The second aspect that needs to be highlighted refers precisely to how Baravelli plays with completely different references, in such a way of a distracted person may assume that it is a collective exhibition whose theme was “head”, and that everybody was supposed to deal with the same support and with the same dimensions. His erudition is remarkable as well as his interest for everything. I perfectly remember of a magnificent anthologic exhibition he made at USP’s Museum of Contemporary Art, by the beginning of 1990s, when he built a big room shaped as an ellipsis in order to organize inside it his selection of works of art. In the center, over several tables, he presented the uncountable sources he used: from reproduction of classic works of artists to architects’ drawings, images taken from newspapers, comic books pages, advertisements etc. We had to look at table and then recognize in the paintings, drawings and sculptures – after a long time looking and thinking – fragments transposed, metabolized, largely modified.

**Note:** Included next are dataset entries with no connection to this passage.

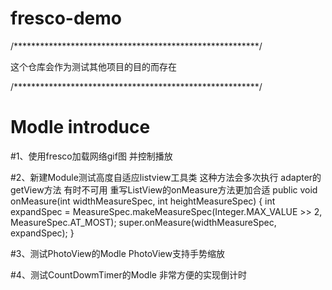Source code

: # fresco-demo
/********************************************************/

这个仓库会作为测试其他项目的目的而存在

/********************************************************/

# Modle introduce

#1、使用fresco加载网络gif图 并控制播放

#2、新建Module测试高度自适应listview工具类
这种方法会多次执行 adapter的getView方法 有时不可用
重写ListView的onMeasure方法更加合适
public void onMeasure(int widthMeasureSpec, int heightMeasureSpec) {
        int expandSpec = MeasureSpec.makeMeasureSpec(Integer.MAX_VALUE >> 2, MeasureSpec.AT_MOST);
        super.onMeasure(widthMeasureSpec, expandSpec);
    }

#3、测试PhotoView的Modle PhotoView支持手势缩放

#4、测试CountDowmTimer的Modle
非常方便的实现倒计时



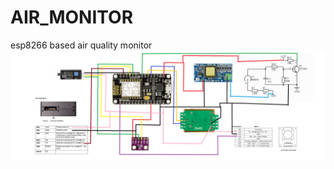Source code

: # AIR_MONITOR
esp8266 based air quality monitor
![Image alt](cbe94e09-5a28-4342-b07e-873d6c744287.png)
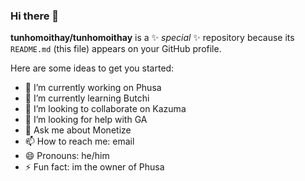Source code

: ### Hi there 👋


**tunhomoithay/tunhomoithay** is a ✨ _special_ ✨ repository because its `README.md` (this file) appears on your GitHub profile.

Here are some ideas to get you started:

- 🔭 I’m currently working on Phusa
- 🌱 I’m currently learning Butchi
- 👯 I’m looking to collaborate on Kazuma
- 🤔 I’m looking for help with GA
- 💬 Ask me about Monetize
- 📫 How to reach me: email
- 😄 Pronouns: he/him
- ⚡ Fun fact: im the owner of Phusa

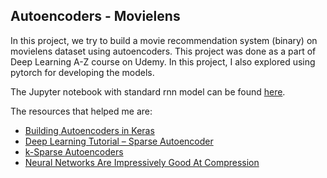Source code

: ## Autoencoders - Movielens

In this project, we try to build a movie recommendation system (binary) on movielens dataset using autoencoders. This project was done as a part of Deep Learning A-Z course on Udemy. In this project, I also explored using pytorch for developing the models.

The Jupyter notebook with standard rnn model can be found [here](https://github.com/abishekarun/Autoencoder/blob/master/autoencoder.ipynb).

The resources that helped me are:

+ [Building Autoencoders in Keras](https://blog.keras.io/building-autoencoders-in-keras.html)
+ [Deep Learning Tutorial – Sparse Autoencoder](http://mccormickml.com/2014/05/30/deep-learning-tutorial-sparse-autoencoder/)
+ [k-Sparse Autoencoders](https://arxiv.org/pdf/1312.5663.pdf)
+ [Neural Networks Are Impressively Good At Compression](https://probablydance.com/2016/04/30/neural-networks-are-impressively-good-at-compression/)
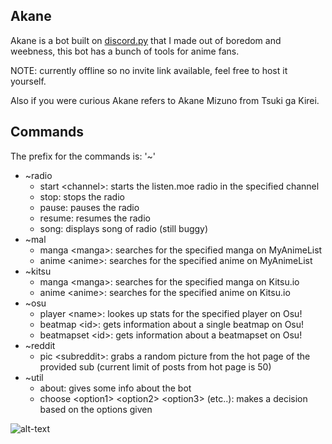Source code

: ## Akane
Akane is a bot built on [discord.py](https://github.com/Rapptz/discord.py) that I made out of boredom and weebness, this bot has a bunch of tools for anime fans.

NOTE: currently offline so no invite link available, feel free to host it yourself.

Also if you were curious Akane refers to Akane Mizuno from Tsuki ga Kirei.

## Commands

The prefix for the commands is: '~'

- ~radio
  - start \<channel\>: starts the listen.moe radio in the specified channel
  - stop: stops the radio
  - pause: pauses the radio
  - resume: resumes the radio
  - song: displays song of radio (still buggy)
- ~mal
    - manga \<manga\>: searches for the specified manga on MyAnimeList
    - anime \<anime\>: searches for the specified anime on MyAnimeList
- ~kitsu
    - manga \<manga\>: searches for the specified manga on Kitsu.io
    - anime \<anime\>: searches for the specified anime on Kitsu.io
- ~osu
    - player \<name\>: lookes up stats for the specified player on Osu!
    - beatmap \<id\>: gets information about a single beatmap on Osu!
    - beatmapset \<id\>: gets information about a beatmapset on Osu!
- ~reddit
    - pic \<subreddit\>: grabs a random picture from the hot page of the provided sub (current limit of posts from hot page is 50)
- ~util
    - about: gives some info about the bot
    - choose \<option1\> \<option2\> \<option3\> (etc..): makes a decision based on the options given 

![alt-text](http://lostinanime.com/wp-content/uploads/2017/04/Tsuki-ga-Kirei-01-13.jpg)
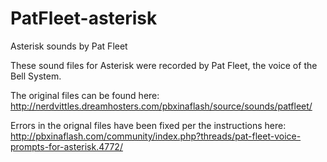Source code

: # PatFleet-asterisk
Asterisk sounds by Pat Fleet

These sound files for Asterisk were recorded by Pat Fleet, the voice of the Bell System.

The original files can be found here:
http://nerdvittles.dreamhosters.com/pbxinaflash/source/sounds/patfleet/

Errors in the orignal files have been fixed per the instructions here:
http://pbxinaflash.com/community/index.php?threads/pat-fleet-voice-prompts-for-asterisk.4772/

Few artists are so voracious, few of them use, appropriate, with so much respect and sometimes pure joy, what has been done by others. In a brief and delicate article about one of his exhibitions, Leonor Amarante collected the information of 338 artists who has influenced him and keeps influencing, not only those who belongs to the universe of plastic arts, but also of the cinema and literature as well. Not to mention the artists from comic books, especially due to the presence, together with the heads exposed at the moment, of pieces from the series dedicated to the incredible Krazy Kat, the masterpiece of George Herriman. The story about a troubled relationship between the mouse Ignatz and the cat (would it be a cat?) took place in a strange landscape where architecture and nature were respectively truncated and absurd. Absorbed and created under the weight of the constructive legacy of the artist, this production also proves to be more a tribute that he pays for intelligence, no matter where it comes from.